Charity groups can apply for up to $900,000 in grants each to become better at what they do

SINGAPORE - The Tote Board has set up a $10 million grant to help charities boost their operational capabilities.

Ms Sim Ann, Senior Minister of State for Culture, Community and Youth, launched the Tote Board Non-Profit Sector Transformation Initiative - Organisation Development Programme on Thursday (Nov 8).

The money will be given to 10 non-profit organisations (NPOs) and each will get up to $900,000. The money can be used to hire external consultants or staff to improve internal processes and capacities or to boost their IT systems, among other things.

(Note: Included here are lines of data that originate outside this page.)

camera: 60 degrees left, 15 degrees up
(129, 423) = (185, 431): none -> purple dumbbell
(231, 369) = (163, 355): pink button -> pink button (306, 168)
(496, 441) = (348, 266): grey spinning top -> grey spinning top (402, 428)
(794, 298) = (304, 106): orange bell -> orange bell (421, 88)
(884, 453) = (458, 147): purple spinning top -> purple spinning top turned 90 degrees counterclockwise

Ms Sim said: "With a proliferation of causes that resonates with donors and greater competition for the charity dollar, the definition of success for well-run non-profit organisations is also being reshaped."

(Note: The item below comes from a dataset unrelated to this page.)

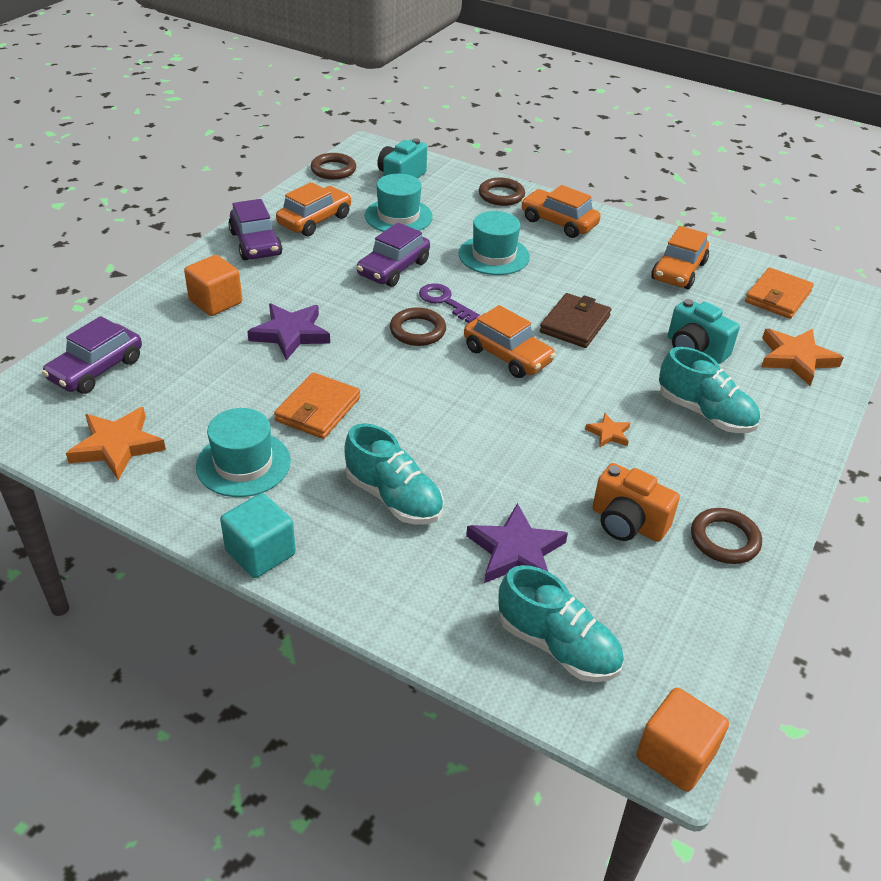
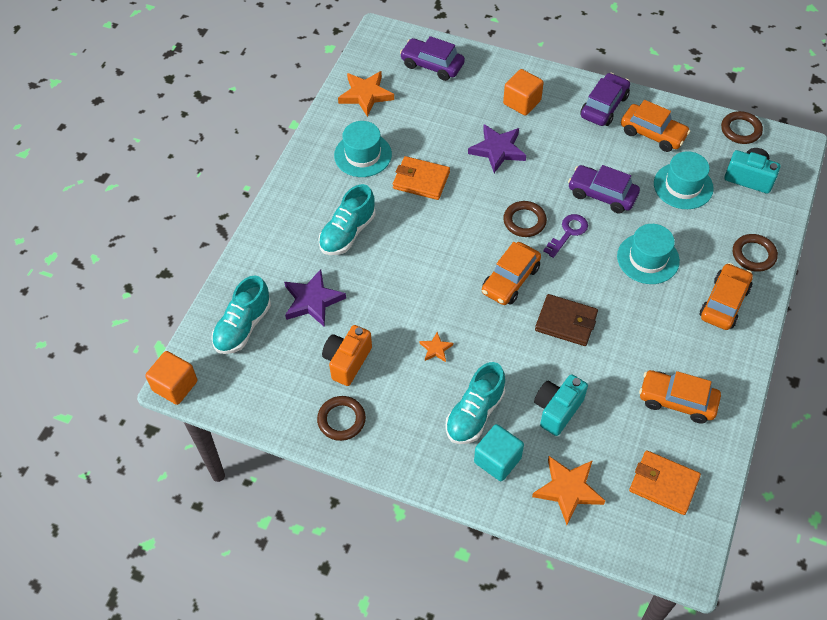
camera: 85 degrees right, 15 degrees up
(255, 244) = (604, 106): purple car -> purple car turned 150 degrees clockwise
(260, 553) = (293, 179): turquoise cube -> turquoise cube (497, 460)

She said that charities globally are thinking hard about doing their work in the most cost-effective, sustainable and accountable way possible. In Singapore, charities are also doing the same, for example, by tapping new technology and collaborating with other charities to improve their services, she added.

Mr Fong Yong Kian, the Tote Board's chief executive, used the analogy of a balance scale to describe how charities are using their resources.

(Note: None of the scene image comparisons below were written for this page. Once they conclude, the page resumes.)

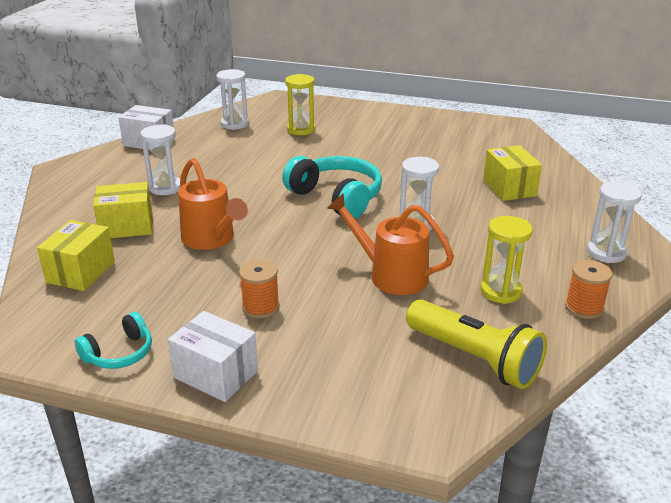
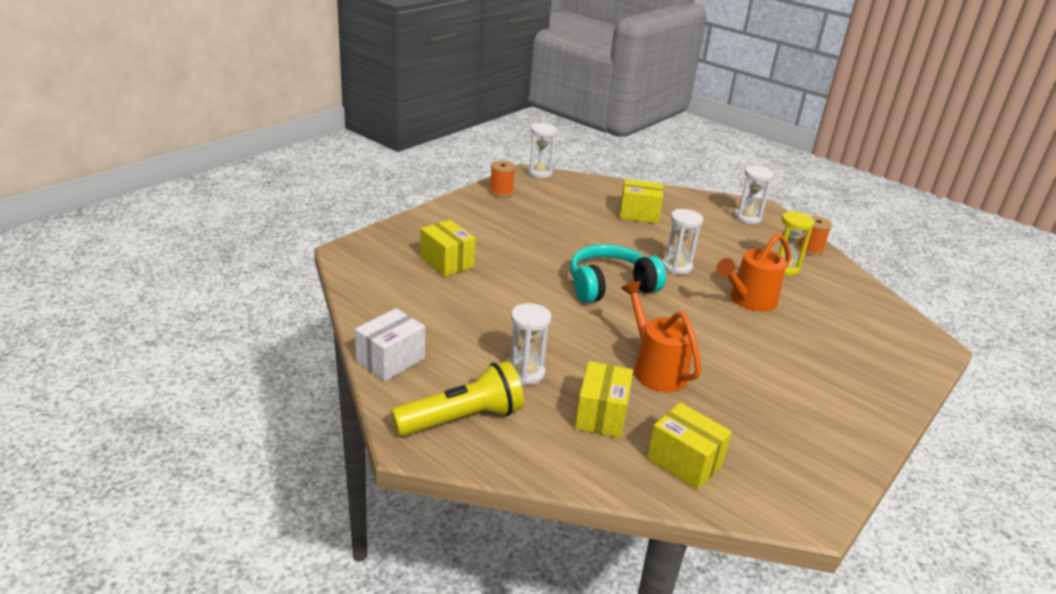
camera: 70 degrees left, 0 degrees up
(119, 353) = (831, 459): turquoise headphones -> none
(212, 239) = (655, 368): orange watering can -> orange watering can turned 105 degrees counterclockwise
(216, 374) = (865, 413): white box -> none
(234, 124) = (393, 294): white hourglass -> white hourglass (539, 173)
(260, 307) = (778, 370): orange spool -> orange spool (501, 192)
(301, 129) = (447, 262): yellow hourglass -> yellow box
(474, 358) = (859, 303): yellow flashlight -> yellow flashlight (462, 419)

On one end lies the group's internal capacity, for example through its human resources and IT systems, to deliver services. On the other end are the services it provides.

"For a lot of NPOs, the scale may not be a balanced one. Perhaps out of necessity, it is common for an NPO to devote most of its resources into programmes to serve beneficiaries, putting most of the weights on one side of the scale, leaving the other side of the scale in drastic need for catch-up," said Mr Fong.

Hence, the grant is set up to help charities boost their organisational capabilities and systems to enable them to go from "good to great", he said.

The Tote Board, a statutory board, is using the Business Excellence framework, an internationally recognised industry benchmark for excellence, to help charities climb to greater heights.

It is Singapore's largest grant giver. The money, from lotteries, horse races and other games, is given to a wide variety of causes. In its last financial year, ended on March 31 this year, it disbursed $469 million in grants.

Mr Samuel Ng, chief executive of Montfort Care, a charity, pointed out that there has been a lot of effort to boost competencies of social service sector staff, but there has not been enough resources poured into organisational development for charities.

"I think the fund is very much needed," he said.

Charities can apply for the grant from Thursday to Jan 7 next year.